> Problem to solve: Write out the passage of the news article on the nanobody against Hendra and Nipah viruses word for word, from "The team demonstrated" to "added the scientist.".

> Document section:
Identified for the first time in Brisbane in 1994, the Hendra virus infects people in Australia through horses and a species of bat in eastern Australia known as the “flying fox,” while outbreaks of the Nipah virus occur almost annually in Bangladesh and occasionally in other Asian countries where it is transmitted by bats.
A team of scientists from Chile, Australia, and China has discovered a nanobody capable of combating these henipaviruses.
The details of the discovery were published on Tuesday in the journal Nature Structural & Molecular Biology.
“A nanobody is one-tenth the size of an antibody, and because it is so small, it can access hard-to-reach areas of the virus to block infection,” explained the study coordinator, Ariel Isaacs, from the University of Queensland (UQ, Australia).
Furthermore, “nanobodies are also easier to produce and more stable at higher temperatures than traditional antibodies, so we are very excited about the potential of our discovery to lead to new treatments,” emphasized the scientist.
The nanobody, named DS90, was part of a series isolated by a team of scientists from the Austral University in Chile from the immune cells of an alpaca named Pedro.
Camelids, including alpacas, are the only terrestrial animals that produce nanobodies.
DS90 was identified through a platform developed by Professor Alejandro Rojas-Fernández, which allows the isolation of nanobodies against concerning viruses.
“Together with UQ, our goal was to build a broad barrier against future pandemic viruses based on scalable antiviral nanobodies. This fantastic work is just the beginning,” assured Rojas-Fernández.
Tests conducted in the laboratory of Daniel Watterson at the School of Chemistry and Molecular Biosciences at the University of Queensland confirmed that DS90 successfully bound to the proteins of the Nipah and Hendra viruses, blocking their ability to enter cells.
Using cryogenic electron microscopy, the team managed to examine the process and see “exactly how the nanobody binds to the virus, reaching deep within, while antibodies normally only bind to the exposed surfaces of viruses,” explained Watterson.
“This new information is a crucial step towards using a nanobody to combat the Hendra and Nipah viruses, which cause outbreaks in humans and can often lead to fatal respiratory and neurological diseases,” noted the researcher.
In addition, the team combined the DS90 nanobody with a developing antibody therapy, used as a last resort treatment for people infected with Hendra and Nipah.
The team demonstrated that the combination of DS90 with the m102.4 antibody, manufactured at UQ, prevents the mutation and evolution of the Nipah virus.
Some nanobodies have been approved for use in cancer treatments, and now “it is exciting to see that nanobodies can also be used to neutralize viruses,” added the scientist.
The next step will be to translate the findings into a treatment ready for clinical use in the event of a Hendra outbreak in Australia or Nipah in Asia.

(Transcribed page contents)
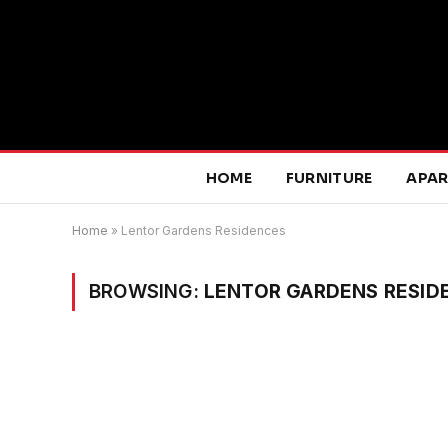
HOME
FURNITURE
APA
Home
»
Lentor Gardens Residences
BROWSING:
LENTOR GARDENS RESID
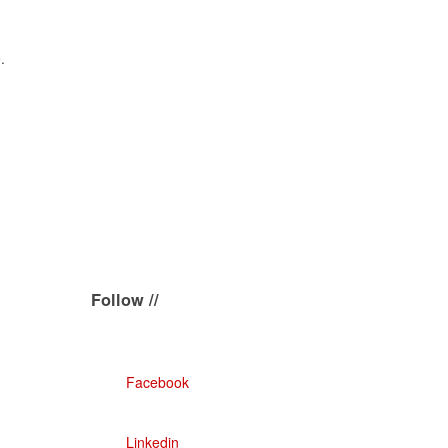
.
Follow //
Facebook
Linkedin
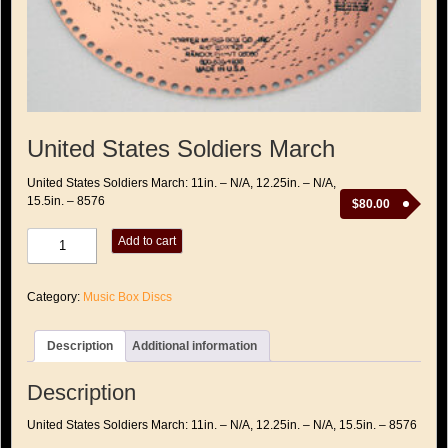
United States Soldiers March
United States Soldiers March: 11in. – N/A, 12.25in. – N/A,
15.5in. – 8576
$
80.00
United
Add to cart
States
Soldiers
March
Category:
Music Box Discs
quantity
Description
Additional information
Description
United States Soldiers March: 11in. – N/A, 12.25in. – N/A, 15.5in. – 8576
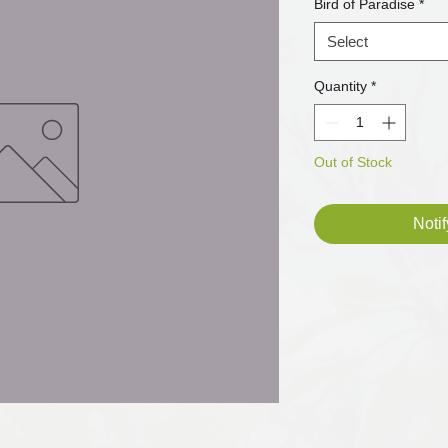
Bird of Paradise
*
Select
Quantity
*
Out of Stock
Noti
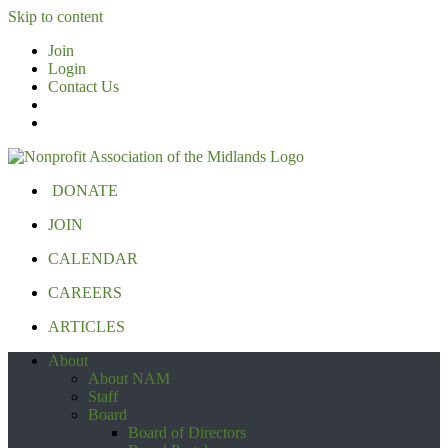
Skip to content
Join
Login
Contact Us
DONATE
JOIN
CALENDAR
CAREERS
ARTICLES
About
About NAM
Staff
Board
Board of Directors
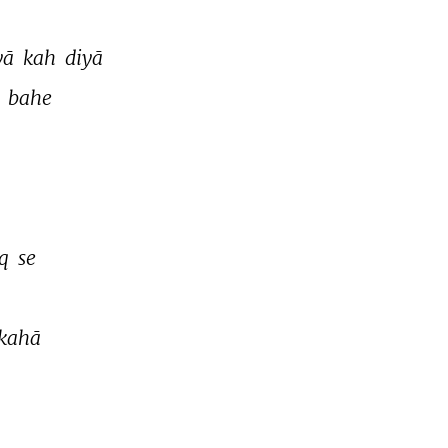
yā 
kah 
diyā 
 
bahe 
q 
se 
kahā 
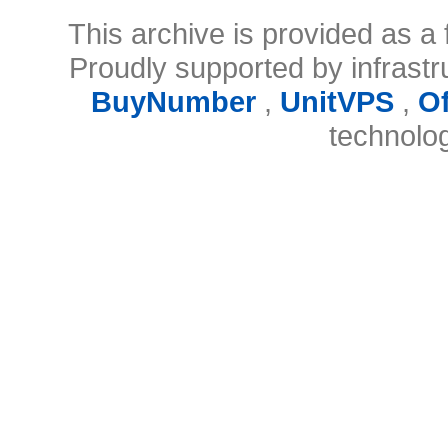
This archive is provided as a 
Proudly supported by infrast
BuyNumber
,
UnitVPS
,
O
technolo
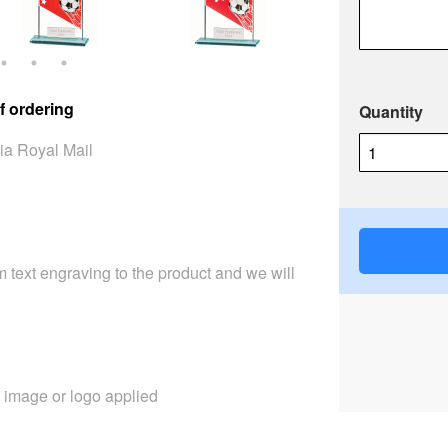
f ordering
Quantity
ia Royal Mail
 text engraving to the product and we will
image or logo applied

> Solution to this exercise:
The team demonstrated that the combination of DS90 with the m102.4 antibody, manufactured at UQ, prevents the mutation and evolution of the Nipah virus.
Some nanobodies have been approved for use in cancer treatments, and now “it is exciting to see that nanobodies can also be used to neutralize viruses,” added the scientist.